Tonight I’m continuing to assemble all the various Wishcraft papers I’ve been gathering in preparation for 2009 and just came across I had forgotten: the original Success Teams workbook that goes with the original 12-hour workshop, the workshop that turned into Wishcraft.
I've been planning to do a special workshop for Wishcraft’s 30th year in print, and had in mind a 3-day virtual program, which I figured I'd design one of these days...maybe go through the book and pull out some highlights, I wasn't quite sure.
But looking through this workbook that I'd typed on 3-hole sheets of paper 33 years ago made me realize that I didn't have to pull anything out of Wishcraft because the book came directly from the workshop. All the words had been recorded on audio cassettes, all the charts were on blackboards, everything had moved straight from that workshop into the book, with very few changes. Not only don't I have to design anything new, this is the right workshop to celebrate Wishcraft's 30th year in print.
This last remaining copy, about 40 sheets of paper, is in a paper folder with a transparent front. As I turned the pages, it brought memories back. I remembered the year I developed the workshop so carefully, using storyboards and stick figures to choreograph what would happen -- when I’d speak, and when people would work in groups, and when they’d raise their hands for questions and when they’d stand up and walk up to each other in the high-speed brainstorming game.
That reminded me that even before the storyboard I had run a pilot Success Team at someone's home (who was that?) to see if they really worked, to figure out how to get everyone to find a goal they cared about, and suss out the right timing for making a plan and taking steps, what to do when resistance raised its head and panic set in, finding the elements and the right words to make everyone feel safe and brave enough to actually go after a dream.
I also remember how I sat on the floor of my living room, pounding away on my red Selectric typewriter while my kids and the dogs were playing Let’s Be Boys and leaping over me, the phone was ringing, the dishes were waiting in the sink.
In the middle of that chaos, writing up the workbook I planned to hand out (if I could get anyone to attend the workshop) four wonderful little thoughts popped into my mind, and I wrote them down on their own blank pages, each one to introduce a different section of the workbook.
Here they are. They weren’t used in Wishcraft (I never imagined there would ever be a book) so I almost forgot them. But I remember writing them now. They’re a little awkward but I haven’t changed my mind about what they say:
1. INTRODUCTION (pg 1)
If your life isn’t all you wanted
you can blame yourself,
blame circumstance,
or get all the help you need and change it.
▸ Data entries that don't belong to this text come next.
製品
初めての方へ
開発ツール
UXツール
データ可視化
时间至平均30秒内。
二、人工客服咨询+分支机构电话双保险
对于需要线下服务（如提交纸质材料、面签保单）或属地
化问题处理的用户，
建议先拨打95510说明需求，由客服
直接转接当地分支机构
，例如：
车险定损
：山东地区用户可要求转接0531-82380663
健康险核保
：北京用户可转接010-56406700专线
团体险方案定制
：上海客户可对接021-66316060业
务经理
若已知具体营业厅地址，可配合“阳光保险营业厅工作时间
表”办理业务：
2. SELF-IMAGE AND RESOURCE SEARCH (pg 4)
Genius is that combination of unique gifts,
that universe inside each of us which, when it
is respected and nurtured by our environment
and trusted by ourselves, gives rise to a life
that is a work of art.
3. TIME MANAGEMENT (pg 21)
Energy: The only path that will truly absorb you is
your own path. It will generate all the creative energy
you will ever need. If you lack that energy
you have not found your purposes. It is your duty
to yourself – to your one life – that you find your
path and follow it.
4. THE USE OF OTHERS IN YOUR LIFE
Support: There are no self-made people. Behind each
person who has realized her or his potential, you find
a string of crucially placed individuals who believed
in the person, encouraged and aided her or him and
helped smooth the way. Assuming that you should have
made it on your own by now with no support is de-
bilitating and unrealistic.
....................
I'll write more tomorrow as I continue to sort through all these archives sitting on my shelves.